Posted on 06/18/2003 3:25:36 PM PDT by MHGinTN

In a recent article for First Things, Maureen L. Condic, PhD, Assistant professor of Neurobiology and Anatomy at the University of Utah, presents a convincing argument for meaning of the death protocol (used when organ harvesting is anticipated) to also be used when contemplating prenatal life. She has stated accurately that, “… the loss of integrated bodily function, not the loss of higher mental ability, is the defining legal characteristic of death.”

...

To paraphrase Dr. Condic’s assertion: to be alive as an ORGANISM, the organism is functioning as an integrated whole, rather than life being defined solely from an organ, a form within the organism. …

In order to accurately apply the meaning of the death protocol offered in Dr. Condic’s article, we will have to show how an embryo is more than a mere collection of cells. We will have to show how the embryo is in fact a functioning, integrated whole human organism. If the embryo can be defined on this basis, the definition of an alive, individual human being would fit, and the human being should be protected from exploitation and euthanasia.

**Provided data**
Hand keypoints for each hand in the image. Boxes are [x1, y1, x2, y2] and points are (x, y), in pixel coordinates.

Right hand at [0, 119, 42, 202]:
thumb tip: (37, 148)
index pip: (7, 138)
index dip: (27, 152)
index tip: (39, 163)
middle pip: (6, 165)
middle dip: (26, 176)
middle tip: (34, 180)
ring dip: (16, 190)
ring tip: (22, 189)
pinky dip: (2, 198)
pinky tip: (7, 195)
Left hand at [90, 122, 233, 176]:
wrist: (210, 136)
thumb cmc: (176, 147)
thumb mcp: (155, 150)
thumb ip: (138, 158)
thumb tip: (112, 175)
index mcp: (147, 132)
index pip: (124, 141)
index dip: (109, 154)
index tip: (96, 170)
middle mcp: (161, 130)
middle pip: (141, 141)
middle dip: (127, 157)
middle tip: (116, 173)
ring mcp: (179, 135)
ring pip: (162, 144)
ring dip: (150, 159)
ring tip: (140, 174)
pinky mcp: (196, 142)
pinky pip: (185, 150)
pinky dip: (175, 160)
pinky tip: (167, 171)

**Task instructions**
• 1. According to the post on Maureen L. Condic's argument, what does she state is the defining legal characteristic of death?
• 2. Summarize the post on Maureen L. Condic's argument in two sentences.
• 3. Carry on the post about Maureen L. Condic's argument on the embryo, starting right after its final sentence.

**Outputs in order**
• 1. The loss of integrated bodily function, not the loss of higher mental ability.

• 2. In an article for First Things, Maureen L. Condic, an assistant professor of neurobiology and anatomy at the University of Utah, argues that the meaning of the death protocol used when organ harvesting is anticipated should also be applied to prenatal life, since death is legally defined by the loss of integrated bodily function rather than higher mental ability. Applying that standard requires showing that an embryo is a functioning, integrated whole human organism rather than a mere collection of cells, in which case it would fit the definition of a living individual human being and should be protected from exploitation and euthanasia.

• 3.
What is the focus of the transition from embryo age to fetal age are the organs of the fetus. It is generally held that the organs are all in place when the individual life is redefined as a fetus. The gestational process during the fetal age is a process of the already constructed organs growing larger and more functional for survival. But during the fetal age, the not yet fully functional organs are not the sole sustainer of the individual life. The placenta is still drawing nourishment from the woman’s body and protecting the individual from being rejected as foreign tissue. If we are to apply the notion of a functioning integrated whole to define individual aliveness, the organs necessary for survival must all be included. Since the primitive brain stem and other organs such as primitive lungs, to be relied upon at a later age in the individual’s lifetime, are not yet fully functional, some other organ will have to be responsible for the functioning whole.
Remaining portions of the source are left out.